You are viewing a plain text version of this content. The canonical link for it is here.
Posted to users@kafka.apache.org by Daniel Compton <de...@danielcompton.net> on 2014/06/30 08:24:07 UTC

Kafka producer performance test sending 0x0 byte messages

Hi folks

I was doing some performance testing using the built in Kafka performance tester and it seems like it sends messages of size n bytes but with all bytes having the value 0x0. Is that correct? Reading the source seemed to indicate that too but I'm not a Scala developer so I could be wrong. 

Would this affect the performance compared to a real world scenario? Obviously you will get very efficient compression rates but apart from that, is there likely to be optimisations carried out  anywhere between the JVM and the network card that won't hold for messages with non zero entropy?

We're going to test this against our production workload so it's not a big deal for us but I wondered if this could give others skewed results?

---
Daniel

Re: Kafka producer performance test sending 0x0 byte messages

Posted by Jun Rao <ju...@gmail.com>.
Yes, this is a problem and will indeed affect the producer performance when
compression is turned on. Perhaps we should fill in the values with some
randomized bytes. Could you file a jira for this?

Thanks,

Jun


On Sun, Jun 29, 2014 at 11:24 PM, Daniel Compton <de...@danielcompton.net>
wrote:

> Hi folks
>
> I was doing some performance testing using the built in Kafka performance
> tester and it seems like it sends messages of size n bytes but with all
> bytes having the value 0x0. Is that correct? Reading the source seemed to
> indicate that too but I'm not a Scala developer so I could be wrong.
>
> Would this affect the performance compared to a real world scenario?
> Obviously you will get very efficient compression rates but apart from
> that, is there likely to be optimisations carried out  anywhere between the
> JVM and the network card that won't hold for messages with non zero entropy?
>
> We're going to test this against our production workload so it's not a big
> deal for us but I wondered if this could give others skewed results?
>
> ---
> Daniel

Re: Kafka producer performance test sending 0x0 byte messages

Posted by Bert Corderman <be...@gmail.com>.
Jun,

let me see if I can fix first and then will submit back.

Daniel,

I was looking at the code some more and was thinking this might work

https://github.com/apache/kafka/blob/0.8.1/perf/src/main/scala/kafka/perf/ProducerPerformance.scala

on line 246 instead of looping to create messages  I could open a sample
file and add the rows as messages lien by line until I hit configured
message cap.  If I hit end of file I would start at the top.  I think I can
figure this out.

Bert


On Mon, Jun 30, 2014 at 1:46 PM, Daniel Compton <de...@danielcompton.net>
wrote:

> Hi Bert
>
> What you are describing could be done partially with the console producer.
> It will read from a file and send each line to the Kafka broker. You could
> make a really big file or alter that code to repeat a certain number of
> times. The source is pretty readable, I think that might be an easier route
> to take.

» TASK:
Turn the paragraph in the Kafka thread that starts "on line 246 instead of looping" into a short bulleted list that keeps its main points. These records have no connection to the Kafka thread.

» GIVEN DATA:
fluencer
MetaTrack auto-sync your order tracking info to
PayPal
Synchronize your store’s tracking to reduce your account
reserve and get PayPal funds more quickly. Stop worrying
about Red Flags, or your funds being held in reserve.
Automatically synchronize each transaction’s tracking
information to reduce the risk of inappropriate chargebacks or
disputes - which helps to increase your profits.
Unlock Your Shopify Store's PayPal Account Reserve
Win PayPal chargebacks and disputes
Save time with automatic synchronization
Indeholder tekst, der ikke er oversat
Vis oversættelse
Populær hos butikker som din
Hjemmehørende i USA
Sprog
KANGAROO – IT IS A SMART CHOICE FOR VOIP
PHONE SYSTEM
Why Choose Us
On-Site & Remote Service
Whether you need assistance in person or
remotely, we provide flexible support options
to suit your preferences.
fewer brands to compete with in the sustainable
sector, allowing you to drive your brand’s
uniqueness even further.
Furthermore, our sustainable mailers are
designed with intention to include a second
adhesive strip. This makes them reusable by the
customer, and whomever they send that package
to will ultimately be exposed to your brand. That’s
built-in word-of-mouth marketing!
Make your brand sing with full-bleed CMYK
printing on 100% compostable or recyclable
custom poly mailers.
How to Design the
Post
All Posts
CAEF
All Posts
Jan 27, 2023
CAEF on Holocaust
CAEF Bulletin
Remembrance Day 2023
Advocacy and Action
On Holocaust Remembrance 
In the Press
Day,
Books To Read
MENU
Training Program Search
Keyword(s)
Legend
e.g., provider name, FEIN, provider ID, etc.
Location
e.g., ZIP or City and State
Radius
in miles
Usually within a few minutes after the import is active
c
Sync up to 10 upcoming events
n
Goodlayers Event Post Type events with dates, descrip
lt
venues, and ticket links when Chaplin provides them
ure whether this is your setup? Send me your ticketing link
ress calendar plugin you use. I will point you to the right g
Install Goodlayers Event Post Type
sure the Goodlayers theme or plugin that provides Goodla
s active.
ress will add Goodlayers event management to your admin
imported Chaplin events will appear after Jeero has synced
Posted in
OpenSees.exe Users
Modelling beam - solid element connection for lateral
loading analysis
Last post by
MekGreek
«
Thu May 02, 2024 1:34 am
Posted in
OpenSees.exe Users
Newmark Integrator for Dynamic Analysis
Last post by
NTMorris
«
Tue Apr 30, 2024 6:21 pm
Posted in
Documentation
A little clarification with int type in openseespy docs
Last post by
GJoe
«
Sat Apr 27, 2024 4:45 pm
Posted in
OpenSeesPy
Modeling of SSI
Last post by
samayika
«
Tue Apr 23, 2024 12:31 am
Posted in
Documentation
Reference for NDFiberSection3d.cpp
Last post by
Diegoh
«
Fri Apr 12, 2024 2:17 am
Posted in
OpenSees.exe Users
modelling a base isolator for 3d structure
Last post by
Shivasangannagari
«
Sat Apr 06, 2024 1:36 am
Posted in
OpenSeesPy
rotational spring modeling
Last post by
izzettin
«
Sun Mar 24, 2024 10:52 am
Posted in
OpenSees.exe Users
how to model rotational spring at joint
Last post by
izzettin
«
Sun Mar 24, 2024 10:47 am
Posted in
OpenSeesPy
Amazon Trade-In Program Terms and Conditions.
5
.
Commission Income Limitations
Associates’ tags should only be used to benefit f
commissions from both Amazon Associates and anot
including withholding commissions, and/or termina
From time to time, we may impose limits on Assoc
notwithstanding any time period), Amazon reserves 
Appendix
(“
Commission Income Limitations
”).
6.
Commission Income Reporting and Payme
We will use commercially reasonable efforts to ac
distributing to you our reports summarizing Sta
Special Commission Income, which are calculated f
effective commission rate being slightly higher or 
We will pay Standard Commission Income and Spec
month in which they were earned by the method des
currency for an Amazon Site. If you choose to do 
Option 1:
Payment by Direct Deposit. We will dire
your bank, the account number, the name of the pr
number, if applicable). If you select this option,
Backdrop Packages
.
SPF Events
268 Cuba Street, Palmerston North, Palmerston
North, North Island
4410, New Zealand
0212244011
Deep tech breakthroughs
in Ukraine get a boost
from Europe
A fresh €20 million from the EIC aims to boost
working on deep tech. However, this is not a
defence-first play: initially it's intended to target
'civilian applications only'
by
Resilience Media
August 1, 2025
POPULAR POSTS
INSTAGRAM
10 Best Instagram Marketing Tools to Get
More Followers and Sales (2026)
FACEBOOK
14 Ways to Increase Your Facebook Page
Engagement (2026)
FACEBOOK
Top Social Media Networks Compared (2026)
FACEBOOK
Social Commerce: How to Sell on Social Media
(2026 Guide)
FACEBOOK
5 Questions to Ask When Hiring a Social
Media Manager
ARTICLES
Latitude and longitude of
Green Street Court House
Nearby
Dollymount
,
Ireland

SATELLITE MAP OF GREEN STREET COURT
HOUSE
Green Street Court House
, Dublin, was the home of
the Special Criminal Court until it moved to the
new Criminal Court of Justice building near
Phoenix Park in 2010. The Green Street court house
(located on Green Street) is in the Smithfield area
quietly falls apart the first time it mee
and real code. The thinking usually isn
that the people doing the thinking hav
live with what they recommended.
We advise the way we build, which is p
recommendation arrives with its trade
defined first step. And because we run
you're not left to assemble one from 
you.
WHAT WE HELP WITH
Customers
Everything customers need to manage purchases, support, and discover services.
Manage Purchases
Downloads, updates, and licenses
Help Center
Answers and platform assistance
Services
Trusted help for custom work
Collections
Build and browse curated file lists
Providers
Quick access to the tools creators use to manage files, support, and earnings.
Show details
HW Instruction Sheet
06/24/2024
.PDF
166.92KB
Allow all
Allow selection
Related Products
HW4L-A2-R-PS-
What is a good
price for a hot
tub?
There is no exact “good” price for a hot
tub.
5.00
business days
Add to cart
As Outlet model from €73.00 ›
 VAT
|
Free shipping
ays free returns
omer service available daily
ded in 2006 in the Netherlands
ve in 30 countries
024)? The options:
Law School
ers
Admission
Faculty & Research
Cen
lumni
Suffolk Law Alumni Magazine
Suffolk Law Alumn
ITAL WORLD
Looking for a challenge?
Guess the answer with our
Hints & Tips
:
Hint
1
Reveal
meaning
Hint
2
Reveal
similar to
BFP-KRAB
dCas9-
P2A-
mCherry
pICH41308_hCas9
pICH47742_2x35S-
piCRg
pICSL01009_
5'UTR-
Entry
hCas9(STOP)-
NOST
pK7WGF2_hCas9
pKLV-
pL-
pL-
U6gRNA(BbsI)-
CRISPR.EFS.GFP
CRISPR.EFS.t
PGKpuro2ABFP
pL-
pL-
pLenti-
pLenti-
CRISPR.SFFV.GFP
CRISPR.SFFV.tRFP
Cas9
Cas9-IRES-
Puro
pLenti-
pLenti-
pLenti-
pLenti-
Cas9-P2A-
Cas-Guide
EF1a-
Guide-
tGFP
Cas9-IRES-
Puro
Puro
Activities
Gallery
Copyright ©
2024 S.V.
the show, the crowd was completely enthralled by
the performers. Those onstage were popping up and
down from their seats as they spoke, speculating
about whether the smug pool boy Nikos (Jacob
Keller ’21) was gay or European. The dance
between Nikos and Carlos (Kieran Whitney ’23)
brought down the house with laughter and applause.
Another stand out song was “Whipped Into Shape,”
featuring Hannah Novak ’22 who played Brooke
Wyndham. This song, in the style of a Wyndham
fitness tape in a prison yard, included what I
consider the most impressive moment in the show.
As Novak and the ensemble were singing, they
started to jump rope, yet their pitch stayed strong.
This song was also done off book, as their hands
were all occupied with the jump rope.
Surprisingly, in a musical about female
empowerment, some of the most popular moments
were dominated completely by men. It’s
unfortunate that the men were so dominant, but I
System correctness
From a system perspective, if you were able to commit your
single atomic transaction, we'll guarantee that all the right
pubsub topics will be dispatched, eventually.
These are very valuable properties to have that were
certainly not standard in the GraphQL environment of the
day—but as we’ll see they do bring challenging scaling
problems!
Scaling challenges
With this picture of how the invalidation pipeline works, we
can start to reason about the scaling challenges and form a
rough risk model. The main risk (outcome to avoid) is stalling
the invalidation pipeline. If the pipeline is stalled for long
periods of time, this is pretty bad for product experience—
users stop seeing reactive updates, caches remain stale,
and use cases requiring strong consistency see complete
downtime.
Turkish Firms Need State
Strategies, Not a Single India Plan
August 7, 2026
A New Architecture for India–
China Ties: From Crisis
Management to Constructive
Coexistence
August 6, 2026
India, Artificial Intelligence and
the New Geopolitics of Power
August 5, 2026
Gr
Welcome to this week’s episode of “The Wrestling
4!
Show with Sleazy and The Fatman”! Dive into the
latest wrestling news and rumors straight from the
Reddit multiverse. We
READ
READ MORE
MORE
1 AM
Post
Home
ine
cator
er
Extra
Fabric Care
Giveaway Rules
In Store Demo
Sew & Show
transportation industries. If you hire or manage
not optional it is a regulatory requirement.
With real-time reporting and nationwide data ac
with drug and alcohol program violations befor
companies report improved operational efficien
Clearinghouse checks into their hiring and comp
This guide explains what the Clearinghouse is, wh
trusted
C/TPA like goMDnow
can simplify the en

» RESPONSE AREA:
- At line 246, instead of creating messages in a loop, open a sample file.
- Add its rows as messages, one line at a time, until the configured message cap is reached.
- On reaching the end of the file, start again from the top.
- The writer thinks this can be figured out.